WHAT IS REQUIRED>
Could you give again, word for word, the stretch from the line containing "pose: elev=82.6 azim=238.3" through the end of the rows, leaving the pictures out of your answer?

ENTRIES PROVIDED>
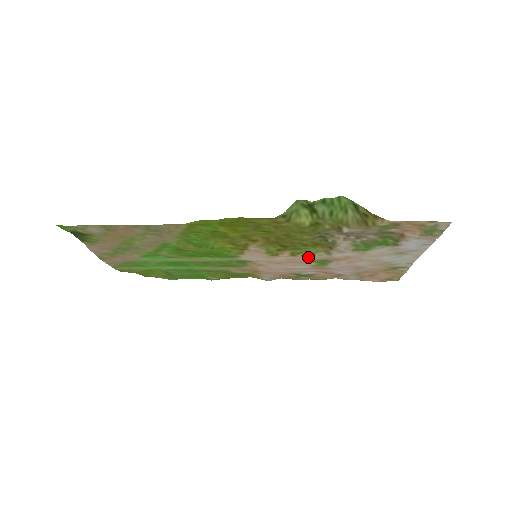
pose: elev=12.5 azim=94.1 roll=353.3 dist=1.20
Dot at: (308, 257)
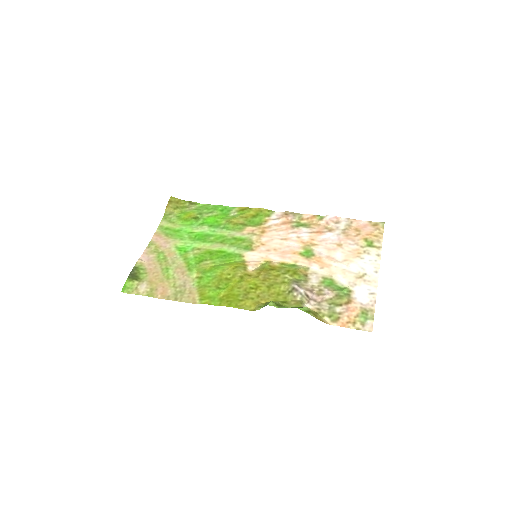
Dot at: (294, 261)
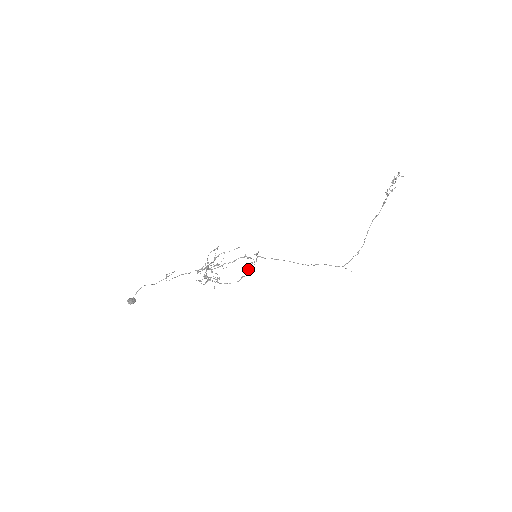
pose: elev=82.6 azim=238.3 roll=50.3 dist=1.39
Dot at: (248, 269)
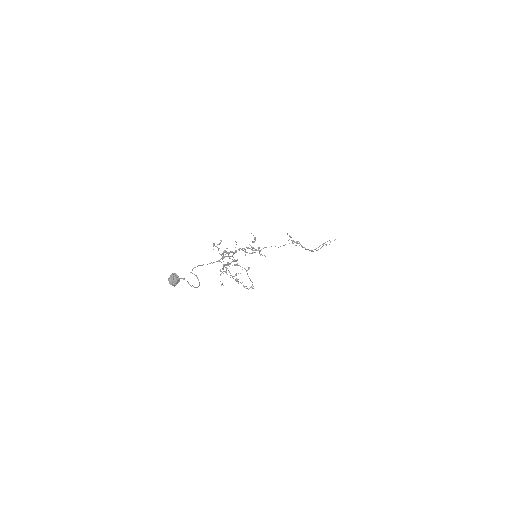
Dot at: occluded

THE RESPONSE>
pose: elev=82.6 azim=238.3 roll=50.3 dist=1.39
Dot at: (248, 269)
Dot at: occluded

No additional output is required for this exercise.